Challenge you’ve faced and how you overcame it:
My biggest challenge centers around the frustration of being continually devalued by my colleagues. When you are put in the unique situation of being black, female and pursuing higher education in STEM, your identity takes precedence over your research. Who you are gets confuddled with who you are representing. In the past when I have faced difficulty, I have had no one to rely on or advise me about navigating. There have been many times where I will tell a guy at a conference or event my interests, my field of study and my research affiliation with both Harvard and MIT and five minutes later he will gloss over me and address my male colleagues (some of whom are not developers, engineers or technologists) and will assume my role in the project wasn’t technical. While I don’t believe this is conscious, it does make me frustrated when these same people stress meritocracy and complain about diversity initiatives in Silicon Valley. I think what this teaches me is that accolades and university titles don’t matter as much as self-confidence and perseverance when you are a marginalized group in tech. I learned you cannot prove yourself to others, you can only set milestones for yourself. It was my my interest in AR and VR that helped me to overcome the sort of isolating experience I have in this field. About 3 years ago I visited Microsoft in New York City and I used an Oculus Rift to experience a 360 video of the life of students in Darfur. VR is always marketed as an empathy-building experience but that was one of the few experiences that leveraged that aspect. These cross-reality technologies have helped me create experiences to “show” how I feel as opposed to tell how I feel; it has been both a liberating and serene experience. There is a power in having the capacity to influence thought patterns through emergent technology.

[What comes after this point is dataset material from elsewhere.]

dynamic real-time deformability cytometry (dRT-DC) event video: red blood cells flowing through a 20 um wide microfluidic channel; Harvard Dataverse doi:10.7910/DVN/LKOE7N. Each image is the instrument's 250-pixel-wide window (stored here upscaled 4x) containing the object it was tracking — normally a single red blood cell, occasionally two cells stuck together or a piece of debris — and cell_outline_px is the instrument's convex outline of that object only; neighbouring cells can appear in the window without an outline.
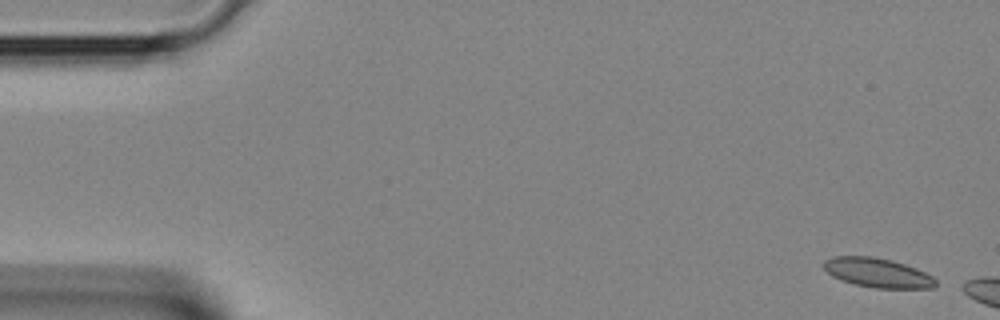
{"species": "Egyptian fruit bat (a non-hibernating species)", "species_latin": "Rousettus aegyptiacus", "temperature_condition": "room temperature", "stored_images_in_passage": 1, "camera_frame_rate_fps": 3000, "um_per_image_px": 0.085, "animal": {"sex": "female"}, "frame": {"image": 1, "passage_image": 1, "time_ms": 0.0, "image_size_px": [1000, 320], "cell_outline_px": [[936, 288], [872, 288], [840, 280], [832, 276], [824, 268], [824, 260], [832, 256], [872, 256], [892, 260], [916, 268], [932, 276], [936, 280]], "centroid_in_image_um": [74.59, 23.18], "position_along_channel_um": 10.4, "area_um2": 19.19}}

After I finish graduate school, I intend to work a few years serving at a women’s college or an HBCU (Historically Black College and University). My ideal career is founding a research silo within a major tech company (like Aaron Koblin’s Creative Lab) while being an adjunct lecturer and professor. I would like to strike a balance between mentoring and researching. While representation is certainly stressed in industry, it is vastly understated in academia.
I believe undergraduate years are the most formative career-wise lack of underrepresented minorities and female professors. Students cannot envision themselves as teachers or groundbreaking researcher because the landscape lacks role models. In my ideal job, being myself would give inspiration to others allowing them to achieve their goals as well.
What knowledge would you impart to women in order for them to REIGN their lives?
First and foremost, surround yourself with a support group including friends, mentors, and sponsors. Remember you are not in this endeavor alone. There are people who respect you and want you to succeed according to your own terms. Seek mentors and do not be afraid to ask for help. Attend diversity conferences like Grace Hopper, Tapia etc to re-energize.